[THE DATA — start]
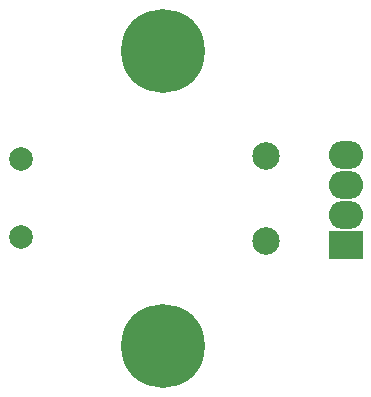
<source format=gbs>
G04 #@! TF.FileFunction,Soldermask,Bot*
%FSLAX46Y46*%
G04 Gerber Fmt 4.6, Leading zero omitted, Abs format (unit mm)*
G04 Created by KiCad (PCBNEW 4.0.1-stable) date 4/23/2016 10:29:46 PM*
%MOMM*%
G01*
G04 APERTURE LIST*
%ADD10C,0.150000*%
%ADD11C,2.330400*%
%ADD12C,2.000000*%
%ADD13R,2.900000X2.400000*%
%ADD14O,2.900000X2.400000*%
%ADD15C,7.100000*%
G04 APERTURE END LIST*
D10*
D11*
X150723600Y-112801400D03*
X150723600Y-105638600D03*
D12*
X129973200Y-105920000D03*
X129973200Y-112520000D03*
D13*
X157480000Y-113200000D03*
D14*
X157480000Y-110660000D03*
X157480000Y-108120000D03*
X157480000Y-105580000D03*
D15*
X142011400Y-96748600D03*
X142011400Y-121691400D03*
M02*

</source>
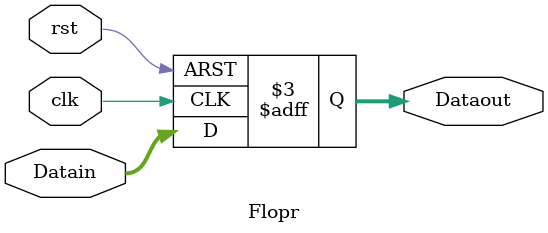
<source format=v>
`timescale 1ns / 1ps


module Flopr #(parameter WIDTH=32)(clk,rst,Datain,Dataout);
    input clk;
    input rst;
    input [WIDTH-1:0] Datain;
    output reg [WIDTH-1:0] Dataout=0;

    always @(posedge clk or posedge rst) 
    begin
        if(rst)
            Dataout<=0;
        else Dataout<=Datain;
    end
endmodule

</source>
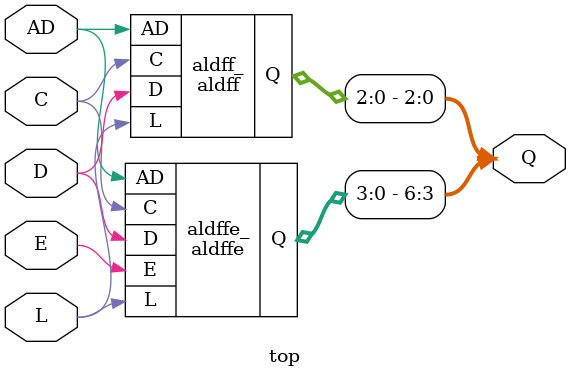
<source format=v>
module aldff(input C, L, AD, D, output [2:0] Q);
\$_ALDFF_PP_ ff0 (.C(C), .L(L), .AD(AD), .D(D), .Q(Q[0]));
\$_ALDFF_PN_ ff1 (.C(C), .L(L), .AD(AD), .D(D), .Q(Q[1]));
\$_ALDFF_NP_ ff2 (.C(C), .L(L), .AD(AD), .D(D), .Q(Q[2]));
endmodule

module aldffe(input C, E, L, AD, D, output [3:0] Q);
\$_ALDFFE_PPP_ ff0 (.C(C), .L(L), .AD(AD), .E(E), .D(D), .Q(Q[0]));
\$_ALDFFE_PPN_ ff1 (.C(C), .L(L), .AD(AD), .E(E), .D(D), .Q(Q[1]));
\$_ALDFFE_PNP_ ff2 (.C(C), .L(L), .AD(AD), .E(E), .D(D), .Q(Q[2]));
\$_ALDFFE_NPP_ ff3 (.C(C), .L(L), .AD(AD), .E(E), .D(D), .Q(Q[3]));
endmodule

module top(input C, E, L, AD, D, output [6:0] Q);
aldff aldff_(.C(C), .L(L), .AD(AD), .D(D), .Q(Q[2:0]));
aldffe aldffe_(.C(C), .L(L), .AD(AD), .E(E), .D(D), .Q(Q[6:3]));
endmodule

</source>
[THE DATA — finish]
ACTION ITEM: Using the data above, return the lines from the one holding "else Dataout<=Datain;" through the one holding "(.C(C), .L(L), .AD(AD), .D(D), .Q(Q[1]));" exactly, but not the pictures.

RESULT:
        else Dataout<=Datain;
    end
endmodule

</source>
<source format=v>
module aldff(input C, L, AD, D, output [2:0] Q);
\$_ALDFF_PP_ ff0 (.C(C), .L(L), .AD(AD), .D(D), .Q(Q[0]));
\$_ALDFF_PN_ ff1 (.C(C), .L(L), .AD(AD), .D(D), .Q(Q[1]));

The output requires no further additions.